See also James Smethurst, who says,

That Hughes was, with the exception of Richard Wright, the black writer most identified with the Communist Left during the 1930s is undeniable. Hughes's frequent publication of "revolutionary" poetry in the journals and press of the CPUSA, his activity in Communist-initiated campaigns such as the drive to free the Scottsboro defendants and on behalf of the Spanish Republic, his willingness to lend his name to Communist-led or Communist-influenced organizations (e.g., the John Reed Clubs, the League of Struggle for Negro Rights, the National Negro Congress, the League of Professional Groups for Foster and Ford, the League of American Writers), and his public support of the Soviet Union (including his signing of a statement in 1938 supporting the purges of the Old Bolsheviks and others by Stalin) all marked him as an open member of the Communist Left-- whether or not he formally joined the CPUSA.

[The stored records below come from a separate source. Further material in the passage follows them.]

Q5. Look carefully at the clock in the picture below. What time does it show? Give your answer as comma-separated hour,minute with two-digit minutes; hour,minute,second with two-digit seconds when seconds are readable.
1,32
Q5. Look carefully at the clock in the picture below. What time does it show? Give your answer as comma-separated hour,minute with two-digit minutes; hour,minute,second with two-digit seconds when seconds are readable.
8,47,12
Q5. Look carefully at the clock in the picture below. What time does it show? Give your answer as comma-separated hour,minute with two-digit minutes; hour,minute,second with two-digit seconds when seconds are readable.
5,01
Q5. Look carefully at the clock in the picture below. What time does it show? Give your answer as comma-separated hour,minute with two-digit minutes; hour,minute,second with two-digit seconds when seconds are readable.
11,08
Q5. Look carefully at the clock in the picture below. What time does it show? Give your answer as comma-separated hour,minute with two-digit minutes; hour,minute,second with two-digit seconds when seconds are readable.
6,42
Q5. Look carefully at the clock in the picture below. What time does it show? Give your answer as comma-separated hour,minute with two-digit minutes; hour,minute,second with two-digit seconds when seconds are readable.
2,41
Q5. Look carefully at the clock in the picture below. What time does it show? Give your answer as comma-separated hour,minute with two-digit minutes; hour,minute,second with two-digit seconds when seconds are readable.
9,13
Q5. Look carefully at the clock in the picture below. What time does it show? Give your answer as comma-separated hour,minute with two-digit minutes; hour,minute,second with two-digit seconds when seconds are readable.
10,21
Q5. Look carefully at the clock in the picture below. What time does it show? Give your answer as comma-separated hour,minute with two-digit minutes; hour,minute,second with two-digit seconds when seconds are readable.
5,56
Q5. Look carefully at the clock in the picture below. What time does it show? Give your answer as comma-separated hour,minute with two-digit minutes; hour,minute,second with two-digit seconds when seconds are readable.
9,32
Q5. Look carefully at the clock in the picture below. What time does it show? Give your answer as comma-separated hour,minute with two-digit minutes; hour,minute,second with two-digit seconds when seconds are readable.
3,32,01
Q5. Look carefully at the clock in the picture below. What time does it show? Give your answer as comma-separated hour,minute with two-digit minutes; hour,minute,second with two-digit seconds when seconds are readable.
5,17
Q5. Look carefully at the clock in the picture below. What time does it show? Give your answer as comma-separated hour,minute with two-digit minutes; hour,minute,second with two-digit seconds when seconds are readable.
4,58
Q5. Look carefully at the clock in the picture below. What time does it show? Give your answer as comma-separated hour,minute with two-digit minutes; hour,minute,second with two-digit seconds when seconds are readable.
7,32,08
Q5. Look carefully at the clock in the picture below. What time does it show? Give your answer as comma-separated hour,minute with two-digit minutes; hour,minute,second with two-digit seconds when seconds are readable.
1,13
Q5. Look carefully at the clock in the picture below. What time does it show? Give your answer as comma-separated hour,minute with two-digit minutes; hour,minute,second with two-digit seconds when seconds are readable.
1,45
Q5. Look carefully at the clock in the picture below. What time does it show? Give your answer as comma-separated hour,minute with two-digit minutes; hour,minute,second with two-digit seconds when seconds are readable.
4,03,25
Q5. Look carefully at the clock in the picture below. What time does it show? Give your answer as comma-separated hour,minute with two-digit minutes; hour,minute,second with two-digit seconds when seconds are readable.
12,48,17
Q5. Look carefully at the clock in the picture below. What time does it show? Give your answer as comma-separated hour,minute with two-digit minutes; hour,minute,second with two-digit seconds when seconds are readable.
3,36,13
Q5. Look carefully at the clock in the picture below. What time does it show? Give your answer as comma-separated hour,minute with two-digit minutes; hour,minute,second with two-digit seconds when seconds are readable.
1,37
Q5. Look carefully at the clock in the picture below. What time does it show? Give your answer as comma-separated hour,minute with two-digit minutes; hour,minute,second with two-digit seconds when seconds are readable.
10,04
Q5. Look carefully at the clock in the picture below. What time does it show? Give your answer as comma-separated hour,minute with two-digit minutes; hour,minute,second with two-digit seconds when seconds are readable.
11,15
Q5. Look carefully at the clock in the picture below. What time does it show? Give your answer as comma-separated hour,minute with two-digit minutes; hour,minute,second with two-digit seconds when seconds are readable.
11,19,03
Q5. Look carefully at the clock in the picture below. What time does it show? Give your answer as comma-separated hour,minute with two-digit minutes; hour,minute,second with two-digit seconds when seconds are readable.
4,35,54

A couple of other poems round out the picture. First, from Mensnewsdaily,
 


   Together,
    We can take anything:
    Factories, arsenals, buses, ships,     
    Railroads, forests, fields, orchards,
    Bus lines, telegraphs, radios,
    (Jesus! Raise hell with radios!)
    Steel mills, coal mines, oil wells, gas,
    All the tools of production.
    (Great day in the morning!)
    Everything--
    And turn ‘em over to the people who work.
    Rule and run ‘em for us people who work.

    Boy! Them Radios--
    Broadcasting that very first morning to USSR:
    Another member the International Soviets done come
    Greetings to the Socialist Soviet Republics
    Hey you rioting workers everywhere greetings.  
    And we’ll sign it: Germany
    Sign it: China
    Sign it: Africa
    Sign it: Poland
    Sign it: Italy
    Sign it: America
    Sign it with my own name: Worker
    On that day when no one will be hungry, cold, oppressed,
    Anywhere in the world again.

and one of Hughes's better-known poems:
 

Goodbye,
Christ Jesus Lord God Jehovah,
Beat it on away from here now.
Make way for a new guy with no religion at all --
A real guy named
Marx Communist Lenin Peasant Stalin Worker ME.


Is this the Democratic Party?-- "Marx Communist Lenin Peasant Stalin Worker ME" ? Remove the peasants and workers, and perhaps it is.